I'll readily admit my timing might be way off. Or, perhaps, this book wasn't meant for someone like me at all. (As I understand it, it's doing a bang-up job of giving many folks an expanded sense of sympathy for those with cancer. For some, even instilling more awareness of their own mortality. I give it kudos on that front.)
The Fault In Our Stars is well paced, complex, and exceptionally readable. The prose has good flow, the sarcasm is biting, and the wording is clever. While the vocab choices may have slightly overindulged in pulling the cancer-caused profundity card, this reviewer stands firmly in the camp of people who appreciate it when a YA author doesn't talk down to their audience. I also found that John Green's writing style does agree with me enough that I'm now likely to pick up one of his other works.
Yet, at the same time...I never really connected with this particular story. Hazel was a part of my problem, I know. She was dying, and she didn't really seem to have a reason for living (aside from, well, keeping her parents from becoming no-longer-parents.) There was one nagging reason I had trouble finding her believable: her thought processes were such that I would have easily thought she'd ALWAYS been dying, rather than being diagnosed at age 13. In this regard, I found Augustus more multidimensional and, I dare say, likeable. He had the stronger sense of self and purpose. Which I'm sure was by design, but still, it's Hazel's POV we see everything from.

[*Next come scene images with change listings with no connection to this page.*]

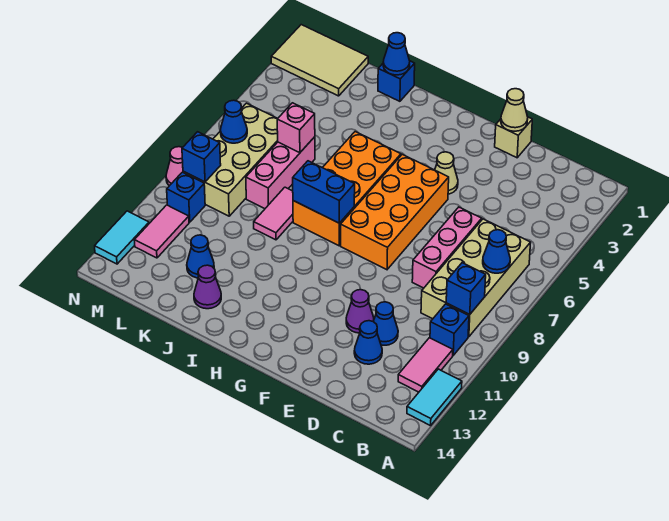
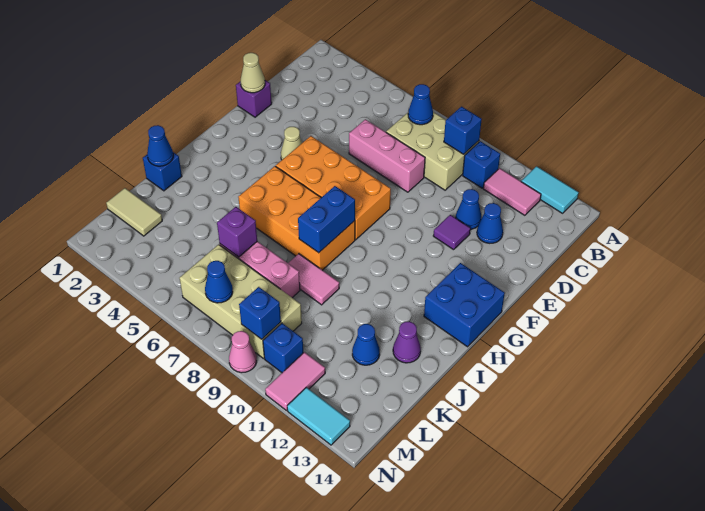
tan 2x4 brick [421,219,531,337] -> tan 2x3 brick [386,112,479,190]
tan 1x1 brick [495,117,532,158] -> purple 1x1 brick [236,80,272,117]
purple 1x1 cone [346,290,374,333] -> purple 1x1 tile [433,215,470,250]
none -> blue 2x2 brick [424,263,505,347]
pink 1x1 brick [277,103,315,153] -> purple 1x1 brick [217,207,257,257]
tan 2x3 tile [271,25,368,96] -> tan 1x2 tile [106,188,162,236]
pink 1x2 tile [134,205,189,258] -> pink 1x2 tile turned to [265,352,325,411]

I realize I sound like a horrible, callous person for criticizing the character of a suffering cancer patient—however fictional she may or may not be. (On that note, is there a way of not adoring this book without looking like a complete jerk? >.>)
I presume this is the sort of heavy “issues” book that's supposed to make the reader think. To that end, it succeeded with me. But I spent a great deal of my time thinking on the differences in worldview and mindsets in all the young people I've known who dealt with fatal and potentially fatal illnesses. I also dwelt quite a bit on the differences between those who've been diagnosed with things like cancer and more or less had their futures snatched away from them, and those born with life-long terminal ailments like Cystic Fibrosis who never have a chance to be blissfully ignorant of their own mortality.